My daughter wants to go into the medical field so we immediately stopped at the HUG (Hôpital Université de Genève) stand. In a matter of minutes she was dressed in her scrubs, standing next to a real surgeon who directed her throughout the surgery using real equipment.
My son, on the other hand, saw the electrical pole presented by the SIG (Société Industriel Genève). He was equipped with rubber soled shoes, harness and climbing spikes. In no time at all he was up on top ready to install cables.
Other stands included cabinet makers, police, electricians, florists, mechanics and chemists at work.

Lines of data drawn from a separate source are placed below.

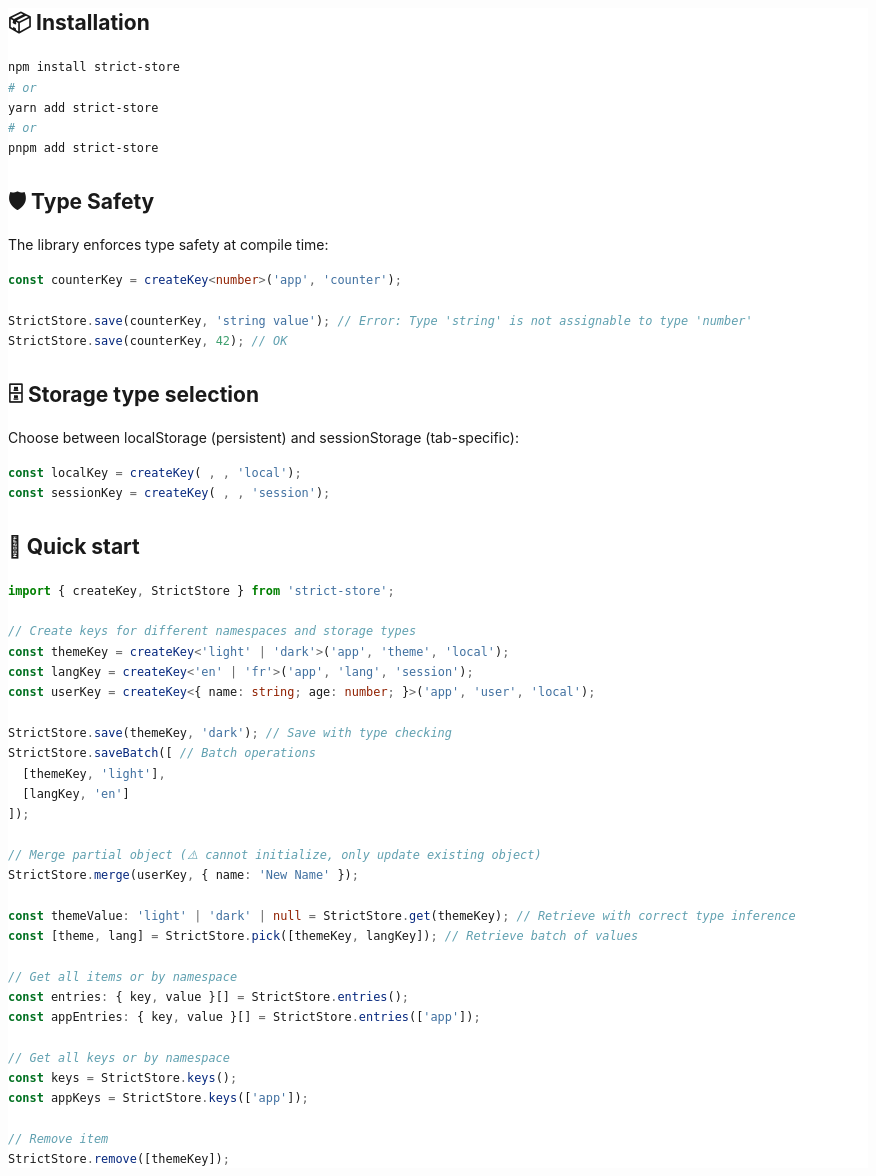 ## 📦 Installation

```bash
npm install strict-store
# or
yarn add strict-store
# or
pnpm add strict-store
```

## 🛡️ Type Safety

The library enforces type safety at compile time:

```typescript
const counterKey = createKey<number>('app', 'counter');

StrictStore.save(counterKey, 'string value'); // Error: Type 'string' is not assignable to type 'number'
StrictStore.save(counterKey, 42); // OK
```

## 🗄️ Storage type selection

Choose between localStorage (persistent) and sessionStorage (tab-specific):

```typescript
const localKey = createKey( , , 'local');
const sessionKey = createKey( , , 'session');
```

##  🚀 Quick start

```typescript
import { createKey, StrictStore } from 'strict-store';

// Create keys for different namespaces and storage types
const themeKey = createKey<'light' | 'dark'>('app', 'theme', 'local');
const langKey = createKey<'en' | 'fr'>('app', 'lang', 'session');
const userKey = createKey<{ name: string; age: number; }>('app', 'user', 'local');

StrictStore.save(themeKey, 'dark'); // Save with type checking
StrictStore.saveBatch([ // Batch operations
  [themeKey, 'light'],
  [langKey, 'en']
]);

// Merge partial object (⚠️ cannot initialize, only update existing object)
StrictStore.merge(userKey, { name: 'New Name' });

const themeValue: 'light' | 'dark' | null = StrictStore.get(themeKey); // Retrieve with correct type inference
const [theme, lang] = StrictStore.pick([themeKey, langKey]); // Retrieve batch of values

// Get all items or by namespace
const entries: { key, value }[] = StrictStore.entries();
const appEntries: { key, value }[] = StrictStore.entries(['app']);

// Get all keys or by namespace
const keys = StrictStore.keys();
const appKeys = StrictStore.keys(['app']);

// Remove item
StrictStore.remove([themeKey]);

```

While visiting the fair, I had a sense that every job in Geneva is a profession. Next to every career represented at the fair was the school one could attend. Furthermore, these schools are public. Personally I believe the upside of public Swiss higher-educational schooling is that tuition is low and the quality upon graduation is high. However, the downsides are strict entrance requirements and high attrition without many second chances.
The University of Geneva has a broad range of specialties earning students their undergraduate degree in three years, masters degree in 1.5-2 years and, from what I hear, tuition is chf 500 per year. I asked a chemistry student what he would do upon finishing his degree. He planned to complete his masters in criminology but explained that one could go on to work in the anti-doping, flavors and fragrance, pharmacy or chemical industries.

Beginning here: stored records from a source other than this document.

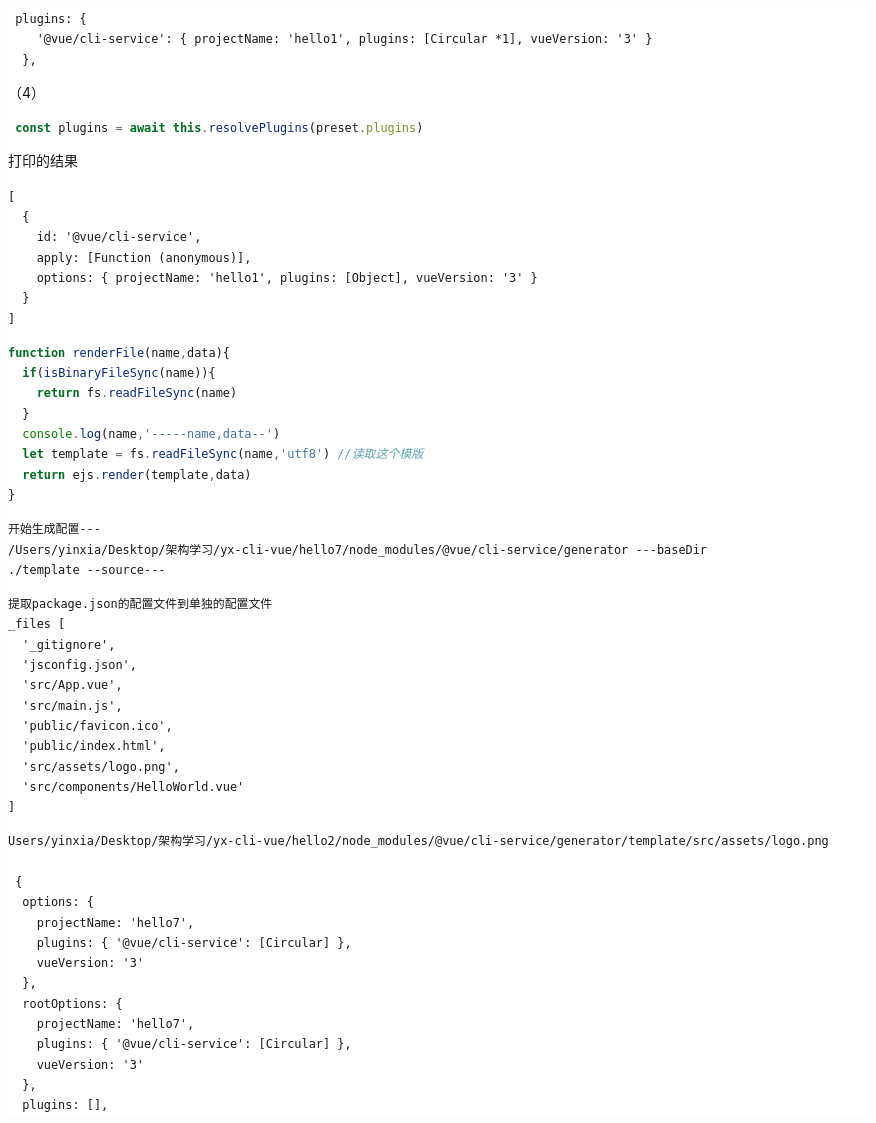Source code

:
```
 plugins: {
    '@vue/cli-service': { projectName: 'hello1', plugins: [Circular *1], vueVersion: '3' }
  },
```
（4）
```js
 const plugins = await this.resolvePlugins(preset.plugins)

```
打印的结果
```
[
  {
    id: '@vue/cli-service',
    apply: [Function (anonymous)],
    options: { projectName: 'hello1', plugins: [Object], vueVersion: '3' }
  }
]
```
```js
function renderFile(name,data){
  if(isBinaryFileSync(name)){
    return fs.readFileSync(name)
  }
  console.log(name,'-----name,data--')
  let template = fs.readFileSync(name,'utf8') //读取这个模版
  return ejs.render(template,data)
}
```

```
开始生成配置---
/Users/yinxia/Desktop/架构学习/yx-cli-vue/hello7/node_modules/@vue/cli-service/generator ---baseDir
./template --source---
```

```
提取package.json的配置文件到单独的配置文件
_files [
  '_gitignore',
  'jsconfig.json',
  'src/App.vue',
  'src/main.js',
  'public/favicon.ico',
  'public/index.html',
  'src/assets/logo.png',
  'src/components/HelloWorld.vue'
]
```

```
Users/yinxia/Desktop/架构学习/yx-cli-vue/hello2/node_modules/@vue/cli-service/generator/template/src/assets/logo.png

 {
  options: {
    projectName: 'hello7',
    plugins: { '@vue/cli-service': [Circular] },
    vueVersion: '3'
  },
  rootOptions: {
    projectName: 'hello7',
    plugins: { '@vue/cli-service': [Circular] },
    vueVersion: '3'
  },
  plugins: [],
```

Under the industry of nature and environment, we stopped at the agricultural school. Again the tuition is chf 500 p.y. This 3-4 year program earns students the Federal Professional Certificate (CFP) as a landscaper, florists, arborist or agricultural farming specialist.
Other schools included ambulance services, sports, health, automobile, machinery, robotics, hotelier and tourism.
Leaving the fair, two thoughts hit me: What wonderful educational opportunities my children have growing up here and how great to live in a society that values professionalism in all areas of work.
I would be interested to hear your thoughts and experiences either here or in your home countries.